[Data records]

════

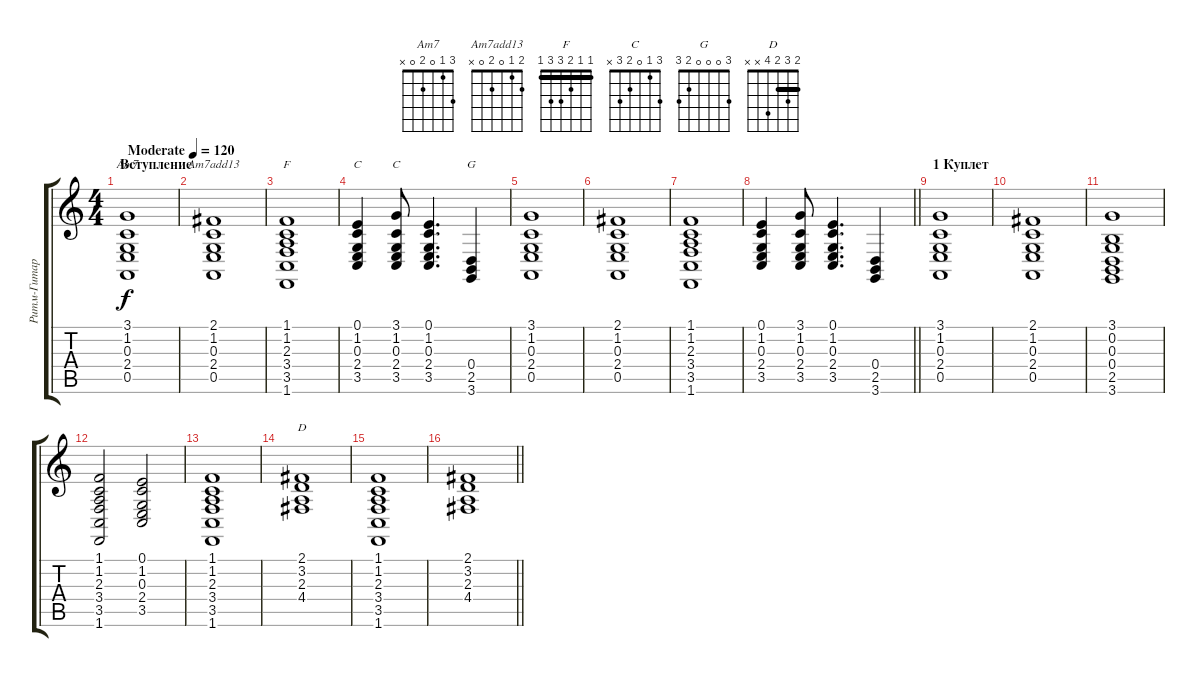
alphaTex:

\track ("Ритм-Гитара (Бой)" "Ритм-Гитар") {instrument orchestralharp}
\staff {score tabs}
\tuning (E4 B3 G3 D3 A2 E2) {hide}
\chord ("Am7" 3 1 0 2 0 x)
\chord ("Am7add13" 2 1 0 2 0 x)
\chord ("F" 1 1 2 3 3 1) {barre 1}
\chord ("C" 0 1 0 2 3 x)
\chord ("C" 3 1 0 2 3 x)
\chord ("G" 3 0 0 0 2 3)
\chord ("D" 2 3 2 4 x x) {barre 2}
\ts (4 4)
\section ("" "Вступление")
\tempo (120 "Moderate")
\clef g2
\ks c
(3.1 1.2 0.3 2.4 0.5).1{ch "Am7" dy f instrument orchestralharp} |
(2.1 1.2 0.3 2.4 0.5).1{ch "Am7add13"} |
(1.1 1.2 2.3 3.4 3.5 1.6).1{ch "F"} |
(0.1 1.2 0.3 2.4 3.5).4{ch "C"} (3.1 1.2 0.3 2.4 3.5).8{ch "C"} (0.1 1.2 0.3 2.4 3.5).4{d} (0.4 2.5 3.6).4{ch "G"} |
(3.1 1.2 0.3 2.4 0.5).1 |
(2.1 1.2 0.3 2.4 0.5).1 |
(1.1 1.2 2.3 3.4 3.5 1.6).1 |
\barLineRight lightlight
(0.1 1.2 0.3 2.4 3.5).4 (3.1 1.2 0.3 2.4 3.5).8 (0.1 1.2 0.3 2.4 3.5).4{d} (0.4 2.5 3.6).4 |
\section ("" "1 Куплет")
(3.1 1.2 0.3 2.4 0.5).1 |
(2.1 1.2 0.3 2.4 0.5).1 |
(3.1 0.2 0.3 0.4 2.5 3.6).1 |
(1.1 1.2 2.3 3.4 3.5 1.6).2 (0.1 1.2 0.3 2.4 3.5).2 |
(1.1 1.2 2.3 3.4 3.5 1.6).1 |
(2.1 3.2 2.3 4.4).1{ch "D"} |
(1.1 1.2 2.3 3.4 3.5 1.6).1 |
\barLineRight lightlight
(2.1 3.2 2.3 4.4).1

════

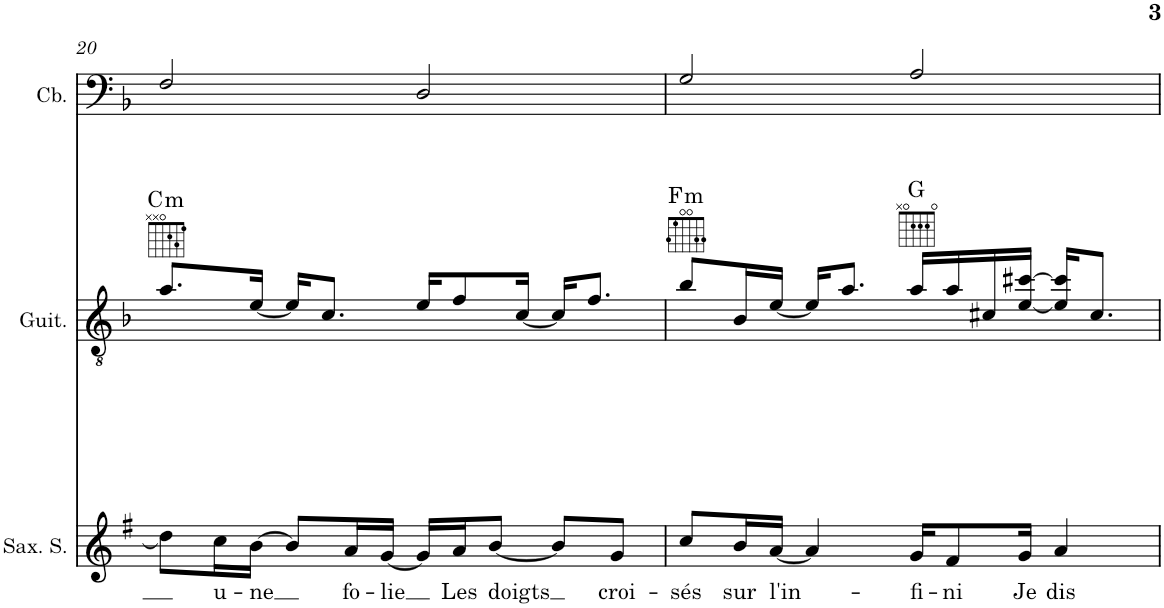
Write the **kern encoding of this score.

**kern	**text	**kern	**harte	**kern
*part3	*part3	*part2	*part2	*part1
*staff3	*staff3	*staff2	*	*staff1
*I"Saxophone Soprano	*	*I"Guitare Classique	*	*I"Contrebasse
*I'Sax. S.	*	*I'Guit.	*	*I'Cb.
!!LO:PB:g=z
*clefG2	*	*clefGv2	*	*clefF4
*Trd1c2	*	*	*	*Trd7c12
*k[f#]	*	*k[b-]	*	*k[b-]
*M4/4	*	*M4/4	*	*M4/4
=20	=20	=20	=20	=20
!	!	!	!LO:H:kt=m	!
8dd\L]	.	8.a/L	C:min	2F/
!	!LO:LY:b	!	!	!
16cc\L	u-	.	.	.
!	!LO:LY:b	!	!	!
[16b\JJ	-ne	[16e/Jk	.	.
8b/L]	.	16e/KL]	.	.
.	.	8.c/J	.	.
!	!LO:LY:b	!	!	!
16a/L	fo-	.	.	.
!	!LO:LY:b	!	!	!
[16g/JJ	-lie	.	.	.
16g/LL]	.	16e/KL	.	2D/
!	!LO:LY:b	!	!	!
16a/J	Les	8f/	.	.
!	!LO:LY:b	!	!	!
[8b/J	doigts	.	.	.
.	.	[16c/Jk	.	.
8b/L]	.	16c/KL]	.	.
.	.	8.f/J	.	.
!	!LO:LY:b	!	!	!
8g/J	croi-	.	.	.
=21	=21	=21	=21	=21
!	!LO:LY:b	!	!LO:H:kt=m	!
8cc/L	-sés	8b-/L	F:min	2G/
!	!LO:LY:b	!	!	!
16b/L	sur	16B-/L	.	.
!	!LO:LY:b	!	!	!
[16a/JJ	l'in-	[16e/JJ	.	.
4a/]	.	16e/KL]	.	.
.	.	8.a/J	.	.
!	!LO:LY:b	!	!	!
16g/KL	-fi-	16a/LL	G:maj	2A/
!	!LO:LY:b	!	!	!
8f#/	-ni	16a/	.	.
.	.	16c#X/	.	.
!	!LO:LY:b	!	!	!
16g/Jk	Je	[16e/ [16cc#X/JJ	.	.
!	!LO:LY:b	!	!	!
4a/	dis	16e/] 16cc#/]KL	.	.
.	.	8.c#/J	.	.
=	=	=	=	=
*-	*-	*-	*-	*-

════

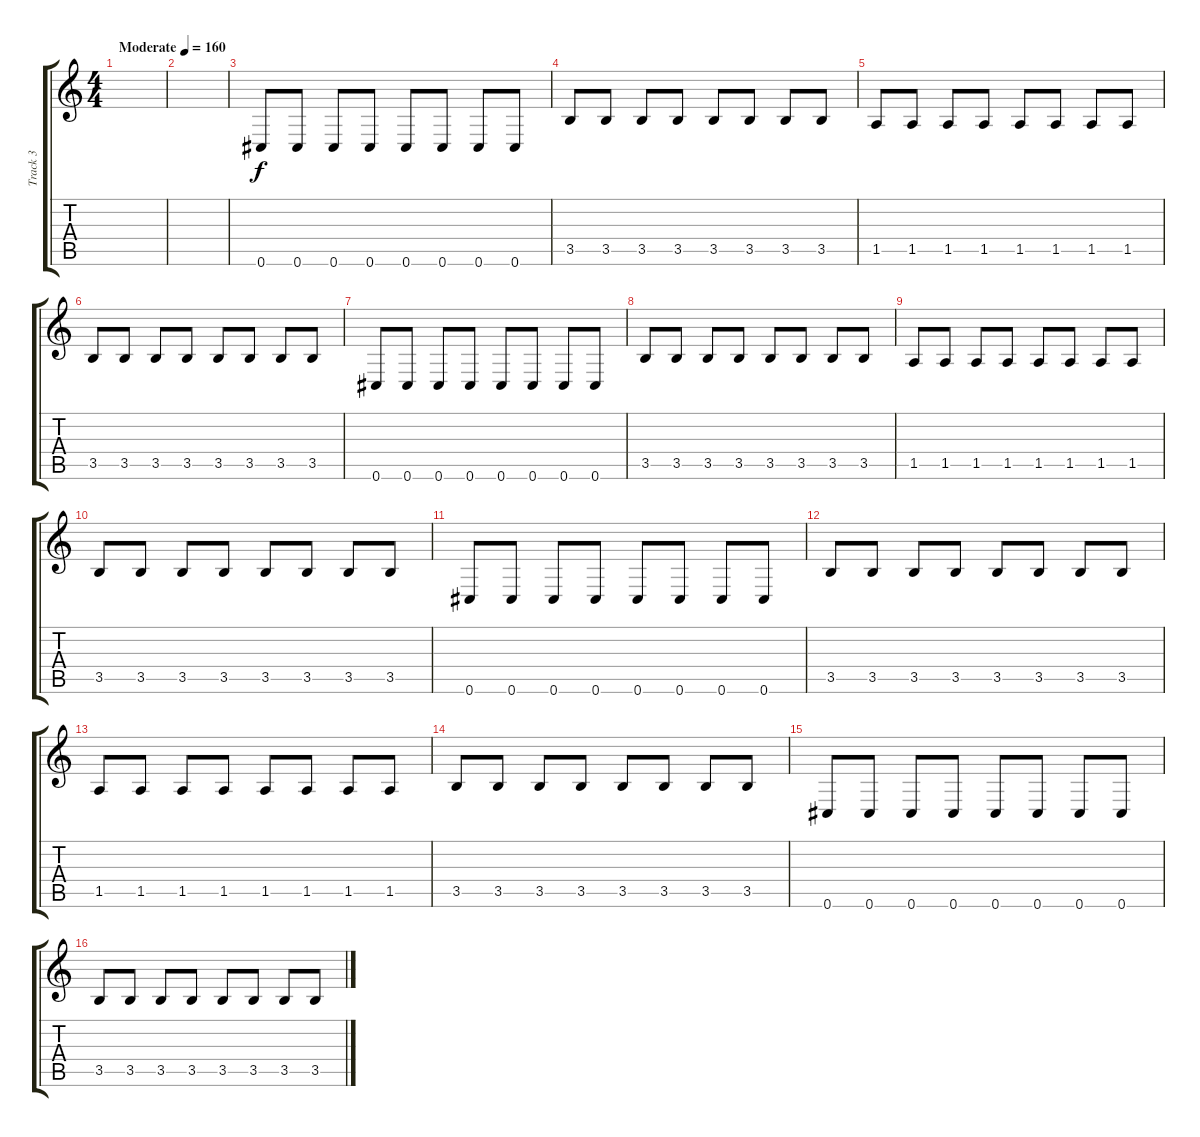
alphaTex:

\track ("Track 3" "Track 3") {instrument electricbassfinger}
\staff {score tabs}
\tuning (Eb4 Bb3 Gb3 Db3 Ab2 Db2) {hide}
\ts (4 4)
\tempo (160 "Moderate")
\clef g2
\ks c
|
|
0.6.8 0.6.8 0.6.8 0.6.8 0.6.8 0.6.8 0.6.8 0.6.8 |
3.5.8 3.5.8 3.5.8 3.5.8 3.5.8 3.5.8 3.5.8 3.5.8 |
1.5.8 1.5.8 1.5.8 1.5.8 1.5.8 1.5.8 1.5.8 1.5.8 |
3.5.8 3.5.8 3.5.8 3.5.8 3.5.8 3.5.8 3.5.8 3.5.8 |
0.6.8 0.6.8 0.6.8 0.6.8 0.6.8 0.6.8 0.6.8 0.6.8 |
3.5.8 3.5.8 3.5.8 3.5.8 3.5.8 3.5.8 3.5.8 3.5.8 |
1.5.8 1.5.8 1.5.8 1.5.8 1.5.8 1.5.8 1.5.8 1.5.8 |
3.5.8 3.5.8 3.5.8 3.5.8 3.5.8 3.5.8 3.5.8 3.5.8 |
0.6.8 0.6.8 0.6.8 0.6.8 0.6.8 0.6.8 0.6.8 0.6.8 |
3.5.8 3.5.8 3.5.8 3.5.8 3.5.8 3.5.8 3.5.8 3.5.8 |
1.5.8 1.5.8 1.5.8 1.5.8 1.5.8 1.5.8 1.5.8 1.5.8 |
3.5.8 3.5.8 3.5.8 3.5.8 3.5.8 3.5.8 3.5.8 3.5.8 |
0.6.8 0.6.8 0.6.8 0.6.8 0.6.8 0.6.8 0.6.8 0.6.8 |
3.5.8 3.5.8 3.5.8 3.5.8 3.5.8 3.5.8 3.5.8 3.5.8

════

Exercise task: Collect every line in the material above that contains the string "track", matching case exactly.

Answer for the task:
\track ("Ритм-Гитара (Бой)" "Ритм-Гитар") {instrument orchestralharp}
\track ("Track 3" "Track 3") {instrument electricbassfinger}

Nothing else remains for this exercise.